If your client properly implements a read timeout on your HTTP library, your app will be able to rely on the HTTP protocol and your HTTP library to throw an event if no data is read within this period, and you will not need to explicitly monitor for the \r\n character.

This event will typically be an exception being thrown or some other event depending on the HTTP library used. It is highly recommended to wrap your HTTP methods with error/event handlers to detect these timeouts. On timeout, your application should attempt to reconnect.

Error messages
The v2 streaming endpoints may also deliver in stream error messages. Provided below is the basic format of these messages, along with some examples. Please note that the messages delivered could change, with new message being introduced. Client applications need to be tolerant of changing system message payloads.

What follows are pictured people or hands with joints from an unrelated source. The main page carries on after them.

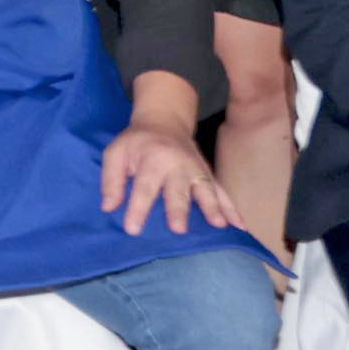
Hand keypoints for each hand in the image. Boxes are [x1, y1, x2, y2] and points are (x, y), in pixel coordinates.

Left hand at [97, 120, 235, 238]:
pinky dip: (232, 207)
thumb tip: (108, 207)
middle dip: (179, 208)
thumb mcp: (115, 153)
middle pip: (178, 188)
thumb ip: (111, 180)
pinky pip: (221, 190)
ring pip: (205, 188)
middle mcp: (177, 164)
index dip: (138, 208)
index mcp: (152, 159)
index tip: (133, 230)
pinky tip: (239, 225)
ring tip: (219, 226)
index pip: (144, 187)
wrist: (164, 120)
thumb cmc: (136, 142)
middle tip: (179, 230)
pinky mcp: (207, 174)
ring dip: (213, 207)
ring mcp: (195, 169)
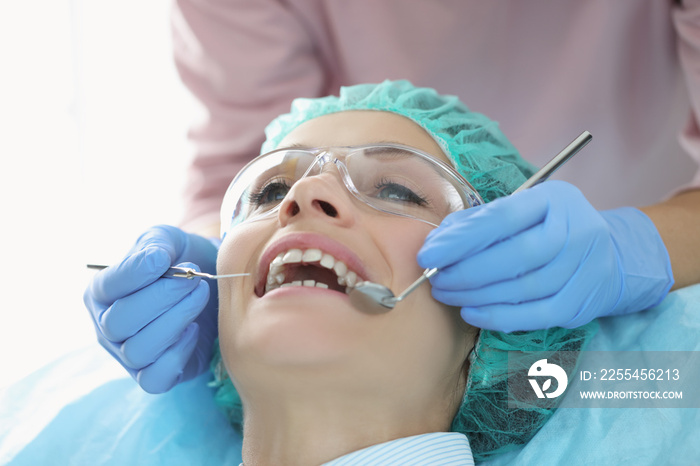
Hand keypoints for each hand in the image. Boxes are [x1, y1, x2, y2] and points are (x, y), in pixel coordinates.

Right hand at [84, 225, 219, 392]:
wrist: (211, 284)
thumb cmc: (183, 261)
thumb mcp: (168, 241)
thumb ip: (156, 244)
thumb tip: (155, 258)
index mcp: (102, 292)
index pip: (106, 287)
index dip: (135, 273)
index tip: (165, 258)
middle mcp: (106, 326)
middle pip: (119, 323)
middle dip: (162, 298)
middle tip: (194, 279)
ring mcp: (126, 355)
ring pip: (138, 351)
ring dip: (175, 321)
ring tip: (200, 295)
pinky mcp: (152, 375)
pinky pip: (154, 379)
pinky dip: (176, 355)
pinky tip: (193, 329)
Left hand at [417, 181, 673, 331]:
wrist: (611, 255)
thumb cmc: (550, 229)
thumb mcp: (521, 211)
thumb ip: (479, 222)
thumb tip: (436, 243)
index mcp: (554, 200)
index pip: (503, 218)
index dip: (462, 238)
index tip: (429, 254)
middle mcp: (575, 230)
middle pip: (515, 256)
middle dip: (467, 271)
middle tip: (436, 279)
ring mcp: (584, 268)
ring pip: (524, 288)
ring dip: (477, 295)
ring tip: (448, 294)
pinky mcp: (582, 302)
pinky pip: (535, 316)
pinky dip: (499, 317)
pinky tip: (472, 313)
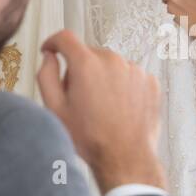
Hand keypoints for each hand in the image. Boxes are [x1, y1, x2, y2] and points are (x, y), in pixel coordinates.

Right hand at [37, 30, 166, 192]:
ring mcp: (134, 70)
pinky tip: (117, 108)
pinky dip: (122, 86)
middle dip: (80, 70)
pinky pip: (129, 75)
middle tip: (78, 98)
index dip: (53, 42)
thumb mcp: (55, 109)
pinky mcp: (149, 81)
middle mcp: (112, 61)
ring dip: (102, 78)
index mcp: (86, 65)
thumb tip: (49, 58)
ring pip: (110, 65)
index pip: (65, 38)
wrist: (125, 157)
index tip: (51, 49)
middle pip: (89, 54)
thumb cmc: (91, 138)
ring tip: (101, 108)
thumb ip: (46, 76)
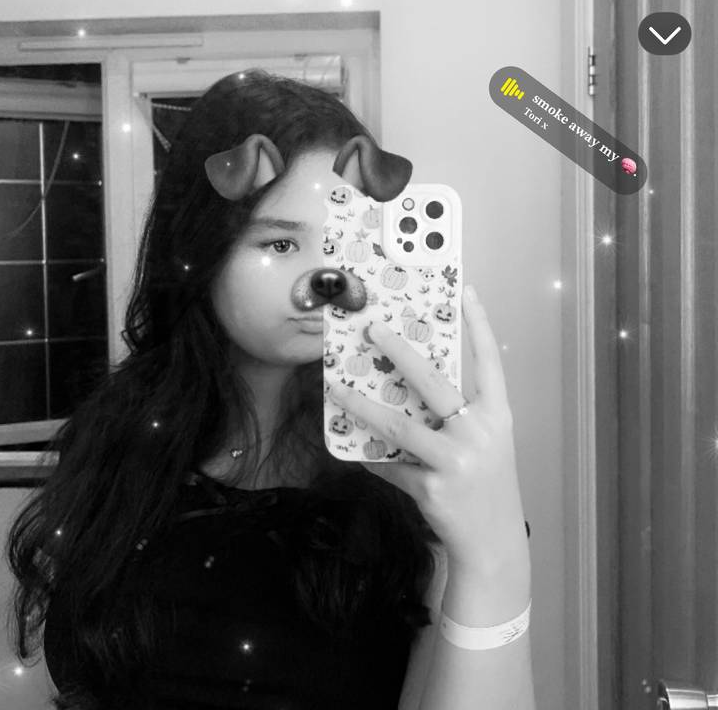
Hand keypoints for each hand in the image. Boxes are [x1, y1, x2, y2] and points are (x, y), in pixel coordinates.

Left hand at [327, 286, 529, 580]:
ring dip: (363, 405)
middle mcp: (479, 432)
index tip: (466, 291)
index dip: (479, 324)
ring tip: (337, 389)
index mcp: (497, 416)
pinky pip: (391, 465)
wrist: (494, 543)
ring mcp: (456, 461)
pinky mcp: (432, 488)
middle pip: (434, 382)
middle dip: (400, 352)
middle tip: (372, 330)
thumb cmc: (488, 485)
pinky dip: (371, 458)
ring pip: (399, 425)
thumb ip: (457, 417)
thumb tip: (407, 389)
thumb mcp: (485, 443)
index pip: (490, 361)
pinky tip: (353, 450)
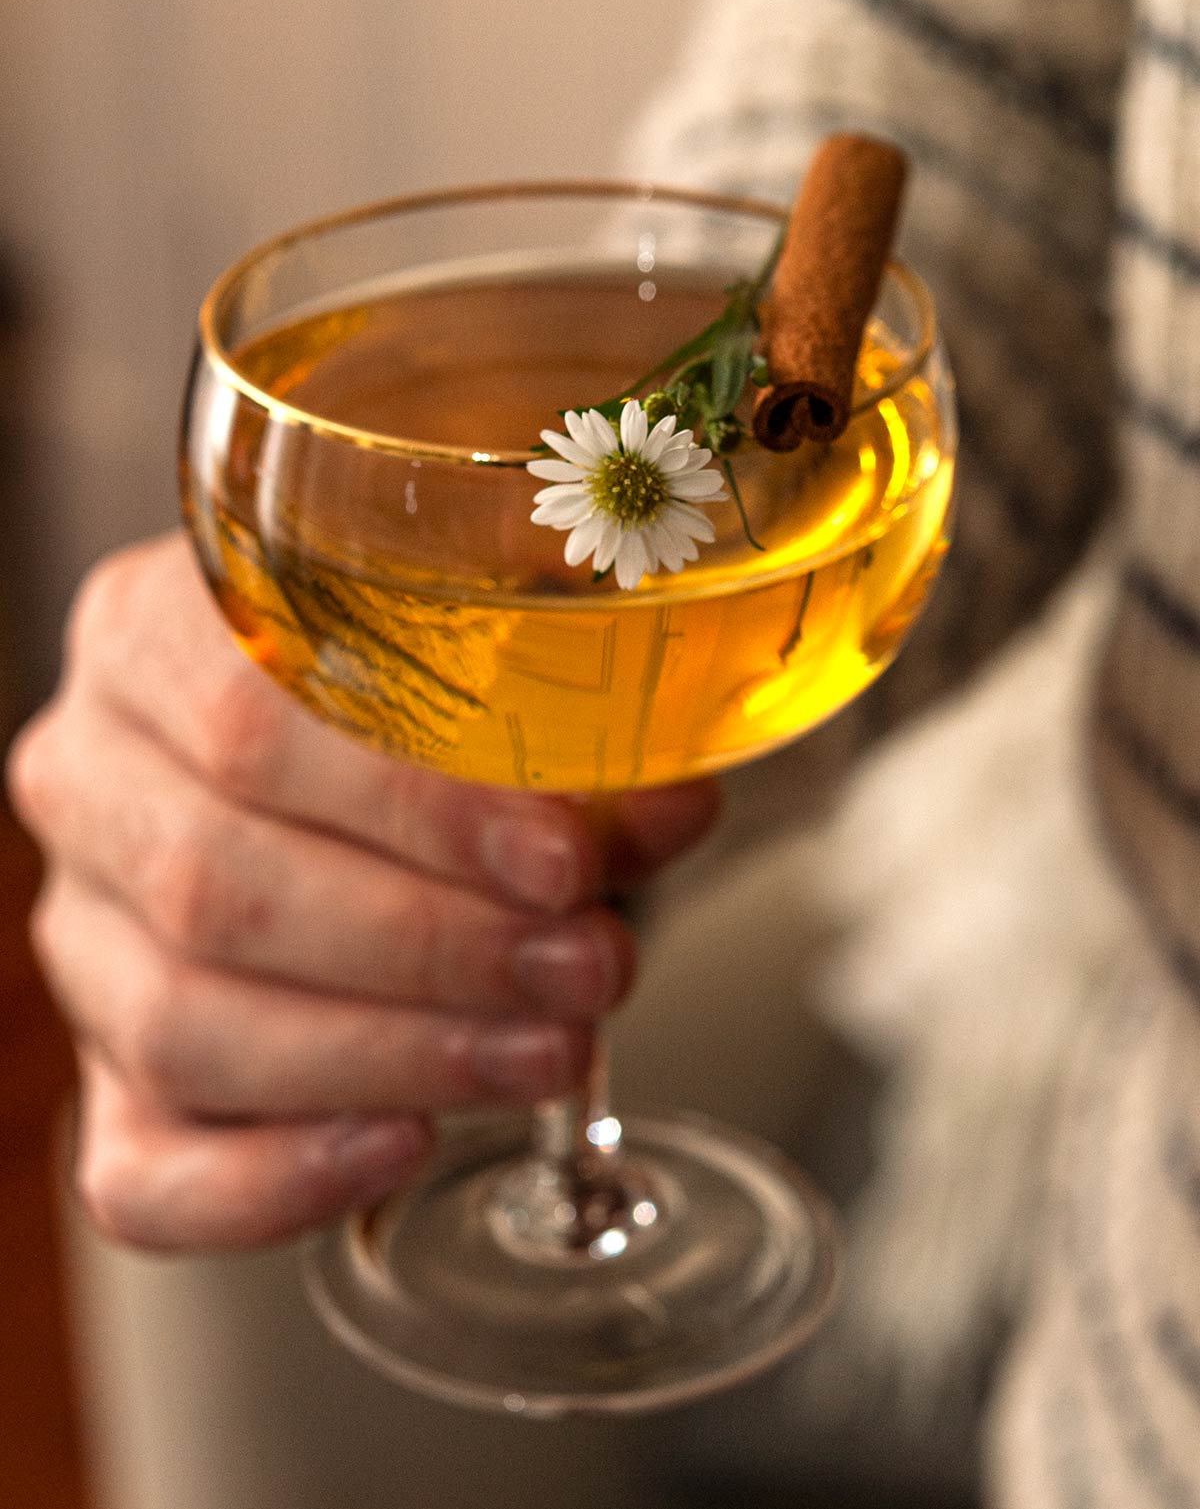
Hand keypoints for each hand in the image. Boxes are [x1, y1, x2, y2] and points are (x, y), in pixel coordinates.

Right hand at [7, 533, 718, 1250]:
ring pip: (187, 1026)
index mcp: (148, 632)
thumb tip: (666, 803)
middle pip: (217, 885)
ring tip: (544, 1050)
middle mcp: (92, 779)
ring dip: (392, 1057)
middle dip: (430, 949)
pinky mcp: (105, 1075)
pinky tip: (405, 1146)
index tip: (560, 863)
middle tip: (582, 968)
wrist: (318, 760)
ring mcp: (82, 936)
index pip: (249, 720)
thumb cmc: (397, 706)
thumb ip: (564, 736)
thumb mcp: (482, 675)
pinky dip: (277, 1183)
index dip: (415, 808)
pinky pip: (144, 1173)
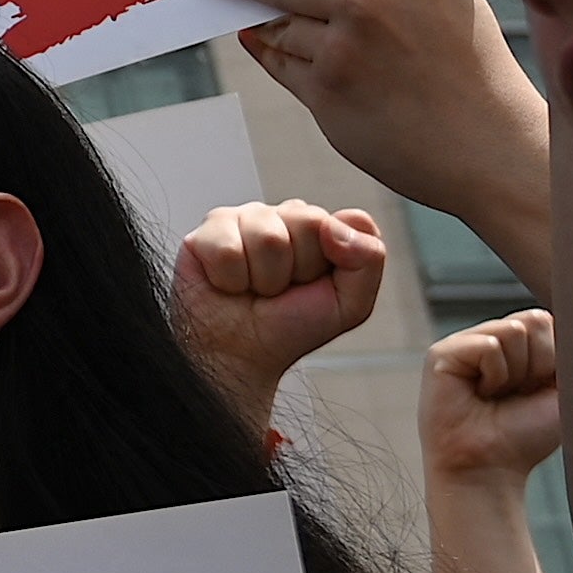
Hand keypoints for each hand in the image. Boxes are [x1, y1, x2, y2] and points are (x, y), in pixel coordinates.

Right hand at [171, 199, 392, 435]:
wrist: (238, 357)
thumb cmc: (289, 328)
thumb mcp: (350, 304)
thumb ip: (368, 259)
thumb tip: (336, 224)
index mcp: (318, 226)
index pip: (341, 221)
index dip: (331, 262)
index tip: (314, 285)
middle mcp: (280, 216)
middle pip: (307, 220)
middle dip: (299, 269)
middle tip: (280, 291)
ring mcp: (240, 220)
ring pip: (268, 237)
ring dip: (263, 278)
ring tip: (254, 290)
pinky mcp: (203, 235)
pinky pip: (227, 250)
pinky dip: (230, 280)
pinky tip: (228, 286)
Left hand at [201, 0, 547, 264]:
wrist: (489, 146)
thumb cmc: (477, 72)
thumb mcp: (449, 0)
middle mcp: (368, 4)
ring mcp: (341, 51)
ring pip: (280, 24)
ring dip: (262, 18)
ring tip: (243, 10)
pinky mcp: (326, 95)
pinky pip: (283, 63)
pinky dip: (270, 51)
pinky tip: (263, 42)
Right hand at [422, 307, 562, 486]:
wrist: (492, 468)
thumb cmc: (526, 436)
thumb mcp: (562, 389)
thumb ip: (569, 350)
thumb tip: (568, 319)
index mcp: (518, 346)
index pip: (549, 321)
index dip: (554, 359)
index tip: (539, 390)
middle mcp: (491, 339)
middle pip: (535, 320)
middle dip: (538, 364)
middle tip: (517, 394)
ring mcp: (466, 344)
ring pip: (514, 330)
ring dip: (515, 373)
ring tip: (495, 396)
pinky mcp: (442, 353)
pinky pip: (487, 345)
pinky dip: (493, 376)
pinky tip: (478, 394)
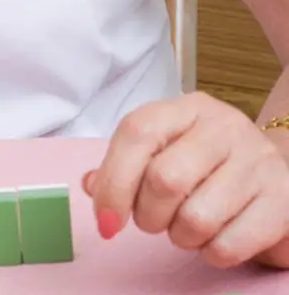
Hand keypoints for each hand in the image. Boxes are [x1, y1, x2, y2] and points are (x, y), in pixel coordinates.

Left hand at [82, 91, 288, 268]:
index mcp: (186, 108)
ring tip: (185, 228)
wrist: (278, 171)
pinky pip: (229, 245)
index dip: (113, 180)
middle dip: (147, 214)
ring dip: (180, 237)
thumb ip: (124, 165)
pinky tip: (215, 239)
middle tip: (153, 221)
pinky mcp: (283, 202)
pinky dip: (211, 253)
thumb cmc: (209, 162)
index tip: (105, 219)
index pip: (137, 133)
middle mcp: (224, 127)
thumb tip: (91, 186)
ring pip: (197, 217)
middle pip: (164, 179)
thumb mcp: (166, 149)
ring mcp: (258, 163)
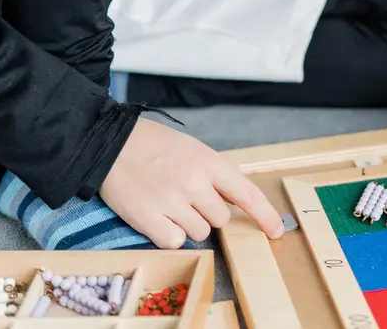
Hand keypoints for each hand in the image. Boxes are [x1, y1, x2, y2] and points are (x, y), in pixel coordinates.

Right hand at [100, 119, 282, 248]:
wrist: (110, 144)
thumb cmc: (153, 146)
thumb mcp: (192, 150)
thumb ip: (213, 175)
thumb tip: (232, 202)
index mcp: (209, 162)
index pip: (247, 194)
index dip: (265, 215)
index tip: (276, 230)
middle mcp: (194, 183)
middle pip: (220, 219)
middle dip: (207, 214)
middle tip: (185, 198)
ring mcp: (172, 202)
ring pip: (199, 233)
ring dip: (187, 225)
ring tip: (167, 203)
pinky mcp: (149, 219)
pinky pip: (175, 241)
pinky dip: (168, 235)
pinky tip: (156, 216)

Note that error messages will link to the documentation describing how to solve the problem.

Message format:

      {
	"errors": [{
		"title": "operational-disconnect",
		"disconnect_type": "UpstreamOperationalDisconnect",
		"detail": "This stream has been disconnected upstream for operational reasons.",
		"type": "https://api.twitter.com/2/problems/operational-disconnect"
	}]
}
    


Note that error messages indicating a force disconnect for a full buffer may never get to your client, if the backup which caused the force disconnect prevents it from getting through. Accordingly, your app should not depend on these messages to initiate a reconnect.